Ilo Ilo’s contrived pessimism is a serious limitation but this doesn’t detract from Chen’s handling of the cast or from his and their achievement in developing interesting characters.   The way in which Jiale and his mother, neither of whom is at all sympathetic at the start, become more complex and engaging, without undergoing a dramatically convenient personality change, is particularly impressive.  Jiale, an only child, is badly behaved at school and home – demanding, selfish, insensitive, perhaps borderline OCD.   (It’s for the audience to decide how he got to be like this; whether this is how Anthony Chen recalls his boyhood self or Jiale is seeking attention because his mother is pregnant or is responding to the tensions between his parents – or a combination of all three.)  The bond that develops between Jiale and Terry is convincing because the boy doesn’t turn much nicer as a result:  it’s just that you become more aware of his emotional neediness and what he’s prepared to do in order to satisfy this need.   Chen directs twelve-year-old Koh Jia Ler, who’d never acted before, with great skill:  the boy is both expressive and closed off.   Yann Yann Yeo is superb as his mother:  a secretary in a shipping firm, Hwee Leng spends much of her working day typing letters for her boss to send to other employees in the firm telling them their services are no longer required.  Hwee Leng realises at an early stage that her rather hopeless husband (Tian Wen Chen) has lost his job as a salesman – he gets paid-by-the-hour work as a security guard instead – although Teck doesn’t know she knows until much later.  The unsmiling Hwee Leng seems cold and humourless:  it’s hardly surprising that Jiale is increasingly drawn to the warm, amiable Terry (Angeli Bayani).  But Yann Yann Yeo gradually reveals layers of anxiety, resentment and a strong sense of responsibility behind Hwee Leng’s sullenness.  This makes the character compelling.
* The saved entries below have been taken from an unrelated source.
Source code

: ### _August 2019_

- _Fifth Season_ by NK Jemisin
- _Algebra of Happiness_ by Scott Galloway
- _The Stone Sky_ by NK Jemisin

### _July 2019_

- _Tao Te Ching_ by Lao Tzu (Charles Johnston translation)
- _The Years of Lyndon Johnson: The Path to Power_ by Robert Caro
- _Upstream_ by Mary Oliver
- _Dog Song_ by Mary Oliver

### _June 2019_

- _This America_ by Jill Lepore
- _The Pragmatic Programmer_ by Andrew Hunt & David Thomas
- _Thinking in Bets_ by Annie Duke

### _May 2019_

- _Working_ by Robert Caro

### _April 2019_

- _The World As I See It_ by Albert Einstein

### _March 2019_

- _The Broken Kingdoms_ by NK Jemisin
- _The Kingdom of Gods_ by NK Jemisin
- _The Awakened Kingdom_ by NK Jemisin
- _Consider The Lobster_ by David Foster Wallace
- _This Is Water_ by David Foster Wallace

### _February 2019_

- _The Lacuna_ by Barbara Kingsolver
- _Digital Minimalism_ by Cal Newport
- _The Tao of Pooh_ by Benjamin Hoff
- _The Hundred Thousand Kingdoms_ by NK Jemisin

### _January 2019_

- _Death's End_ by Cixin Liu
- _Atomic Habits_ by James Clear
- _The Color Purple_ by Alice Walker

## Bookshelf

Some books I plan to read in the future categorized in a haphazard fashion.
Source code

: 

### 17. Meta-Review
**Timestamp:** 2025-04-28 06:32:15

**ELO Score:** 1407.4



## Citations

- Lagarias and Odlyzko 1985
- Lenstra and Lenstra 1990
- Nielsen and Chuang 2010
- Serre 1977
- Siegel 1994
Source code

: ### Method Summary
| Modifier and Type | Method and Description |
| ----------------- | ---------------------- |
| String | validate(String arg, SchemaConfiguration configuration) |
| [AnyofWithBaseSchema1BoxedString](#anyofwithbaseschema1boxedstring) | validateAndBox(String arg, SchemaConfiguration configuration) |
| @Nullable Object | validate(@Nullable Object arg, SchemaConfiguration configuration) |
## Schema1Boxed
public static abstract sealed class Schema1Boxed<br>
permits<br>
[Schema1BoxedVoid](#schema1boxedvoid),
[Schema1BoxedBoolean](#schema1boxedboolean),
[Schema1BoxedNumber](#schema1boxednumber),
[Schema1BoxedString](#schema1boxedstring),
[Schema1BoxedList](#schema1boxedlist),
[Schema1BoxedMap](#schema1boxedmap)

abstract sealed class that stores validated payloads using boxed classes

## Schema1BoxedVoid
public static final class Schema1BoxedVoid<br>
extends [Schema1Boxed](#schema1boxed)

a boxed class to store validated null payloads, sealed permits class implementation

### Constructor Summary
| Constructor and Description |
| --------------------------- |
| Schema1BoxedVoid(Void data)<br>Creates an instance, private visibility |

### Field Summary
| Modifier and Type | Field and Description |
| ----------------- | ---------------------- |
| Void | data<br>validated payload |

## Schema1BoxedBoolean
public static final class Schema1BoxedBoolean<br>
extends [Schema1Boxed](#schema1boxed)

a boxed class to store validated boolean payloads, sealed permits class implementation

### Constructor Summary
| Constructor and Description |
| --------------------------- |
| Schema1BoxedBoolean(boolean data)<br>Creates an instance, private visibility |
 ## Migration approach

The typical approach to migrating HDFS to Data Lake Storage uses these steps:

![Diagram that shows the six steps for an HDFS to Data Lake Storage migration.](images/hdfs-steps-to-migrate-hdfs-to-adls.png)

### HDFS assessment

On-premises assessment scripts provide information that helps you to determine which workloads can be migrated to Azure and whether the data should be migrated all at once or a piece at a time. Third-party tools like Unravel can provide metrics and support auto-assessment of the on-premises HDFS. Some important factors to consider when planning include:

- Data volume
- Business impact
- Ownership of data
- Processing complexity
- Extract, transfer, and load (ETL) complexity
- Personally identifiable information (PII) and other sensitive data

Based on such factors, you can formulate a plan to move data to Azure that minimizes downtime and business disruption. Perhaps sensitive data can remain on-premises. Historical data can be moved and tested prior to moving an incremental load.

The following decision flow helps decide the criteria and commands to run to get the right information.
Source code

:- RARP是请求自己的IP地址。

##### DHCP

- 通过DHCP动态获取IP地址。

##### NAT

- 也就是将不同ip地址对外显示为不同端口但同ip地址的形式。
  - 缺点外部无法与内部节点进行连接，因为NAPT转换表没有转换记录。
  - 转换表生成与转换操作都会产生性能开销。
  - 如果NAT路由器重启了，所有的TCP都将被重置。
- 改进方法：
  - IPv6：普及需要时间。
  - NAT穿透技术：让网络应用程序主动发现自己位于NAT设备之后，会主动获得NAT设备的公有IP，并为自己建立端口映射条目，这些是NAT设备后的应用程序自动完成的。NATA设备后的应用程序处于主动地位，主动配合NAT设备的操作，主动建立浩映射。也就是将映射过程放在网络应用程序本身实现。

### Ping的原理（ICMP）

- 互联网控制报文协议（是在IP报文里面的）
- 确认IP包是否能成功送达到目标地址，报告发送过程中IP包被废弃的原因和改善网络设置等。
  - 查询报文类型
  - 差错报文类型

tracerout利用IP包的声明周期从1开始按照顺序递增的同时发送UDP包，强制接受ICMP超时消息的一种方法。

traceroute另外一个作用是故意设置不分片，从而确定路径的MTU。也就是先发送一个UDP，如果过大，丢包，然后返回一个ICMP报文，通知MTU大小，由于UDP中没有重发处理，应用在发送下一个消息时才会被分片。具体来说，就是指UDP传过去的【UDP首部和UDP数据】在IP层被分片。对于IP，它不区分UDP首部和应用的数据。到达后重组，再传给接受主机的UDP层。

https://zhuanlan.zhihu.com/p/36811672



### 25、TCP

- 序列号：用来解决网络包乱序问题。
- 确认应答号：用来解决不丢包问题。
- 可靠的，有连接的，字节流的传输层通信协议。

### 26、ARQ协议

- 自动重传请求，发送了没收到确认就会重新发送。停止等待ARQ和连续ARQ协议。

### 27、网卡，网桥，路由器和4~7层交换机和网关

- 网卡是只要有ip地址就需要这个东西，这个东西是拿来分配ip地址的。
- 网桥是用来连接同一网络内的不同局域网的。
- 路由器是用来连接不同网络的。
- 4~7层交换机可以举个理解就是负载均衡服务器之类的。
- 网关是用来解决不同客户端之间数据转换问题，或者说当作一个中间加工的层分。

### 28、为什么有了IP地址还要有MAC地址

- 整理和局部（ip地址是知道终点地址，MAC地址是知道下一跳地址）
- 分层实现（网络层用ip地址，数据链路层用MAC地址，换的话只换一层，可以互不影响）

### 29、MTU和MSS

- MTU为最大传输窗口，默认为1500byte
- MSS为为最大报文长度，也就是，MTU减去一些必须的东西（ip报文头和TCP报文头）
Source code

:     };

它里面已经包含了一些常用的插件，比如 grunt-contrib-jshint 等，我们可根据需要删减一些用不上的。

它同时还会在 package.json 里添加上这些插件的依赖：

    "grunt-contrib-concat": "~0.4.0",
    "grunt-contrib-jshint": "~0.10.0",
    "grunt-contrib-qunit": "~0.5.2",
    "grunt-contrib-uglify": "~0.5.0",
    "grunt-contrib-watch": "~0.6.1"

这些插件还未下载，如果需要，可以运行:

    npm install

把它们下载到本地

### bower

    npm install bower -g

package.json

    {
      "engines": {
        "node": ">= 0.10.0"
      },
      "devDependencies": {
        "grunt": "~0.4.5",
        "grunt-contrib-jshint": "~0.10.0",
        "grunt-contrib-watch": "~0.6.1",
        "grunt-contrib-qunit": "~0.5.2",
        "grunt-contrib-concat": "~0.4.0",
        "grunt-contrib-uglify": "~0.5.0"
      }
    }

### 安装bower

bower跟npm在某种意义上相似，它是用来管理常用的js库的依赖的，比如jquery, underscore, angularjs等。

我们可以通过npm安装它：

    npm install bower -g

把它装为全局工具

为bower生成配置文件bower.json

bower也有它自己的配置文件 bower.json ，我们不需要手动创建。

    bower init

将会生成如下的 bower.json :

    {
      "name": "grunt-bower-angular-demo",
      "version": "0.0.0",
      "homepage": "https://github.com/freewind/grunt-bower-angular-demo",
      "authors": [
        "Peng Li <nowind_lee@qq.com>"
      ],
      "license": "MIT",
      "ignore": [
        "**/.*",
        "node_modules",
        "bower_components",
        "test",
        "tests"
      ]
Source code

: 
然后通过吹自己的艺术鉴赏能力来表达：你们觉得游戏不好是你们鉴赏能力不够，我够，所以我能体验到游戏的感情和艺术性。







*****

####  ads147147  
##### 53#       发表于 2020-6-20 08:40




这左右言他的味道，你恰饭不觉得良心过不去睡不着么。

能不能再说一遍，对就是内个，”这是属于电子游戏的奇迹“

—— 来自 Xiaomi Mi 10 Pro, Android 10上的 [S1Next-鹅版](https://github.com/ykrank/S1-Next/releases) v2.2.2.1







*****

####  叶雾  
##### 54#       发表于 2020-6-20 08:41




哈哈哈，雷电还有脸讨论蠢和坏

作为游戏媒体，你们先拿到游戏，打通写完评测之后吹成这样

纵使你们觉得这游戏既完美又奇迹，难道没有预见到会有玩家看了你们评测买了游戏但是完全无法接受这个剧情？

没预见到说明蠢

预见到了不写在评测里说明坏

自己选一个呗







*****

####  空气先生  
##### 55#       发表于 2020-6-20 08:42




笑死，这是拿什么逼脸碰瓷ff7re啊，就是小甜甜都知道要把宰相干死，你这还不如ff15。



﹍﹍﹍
There’s a particularly good moment when Hwee Leng sits on a bench in the street and a wind blows some leaflets around her feet.  She bends to pick them up:  the impulse to do this may be just an expression of this tetchy, tidy woman’s irritation at the mess the leaflets have made but when she looks at them they contain details of a self-help scheme that catches her interest.   Each of the four main characters attempts to find a way of making the money they need for their life to be happier.  Hwee Leng, to her chagrin, proves herself as much of a sucker as her husband has already shown himself to be.   For his part, Jiale reckons he’s found a key to winning the national lottery and Terry is trying to earn money in Singapore sufficient to fund the upkeep of her own son back home.   (I assume the film’s title refers to the province of that name in the Philippines.)   Although I found Ilo Ilo overdetermined, I’ll be interested to see what Anthony Chen and his fine cast, especially Yann Yann Yeo, do next.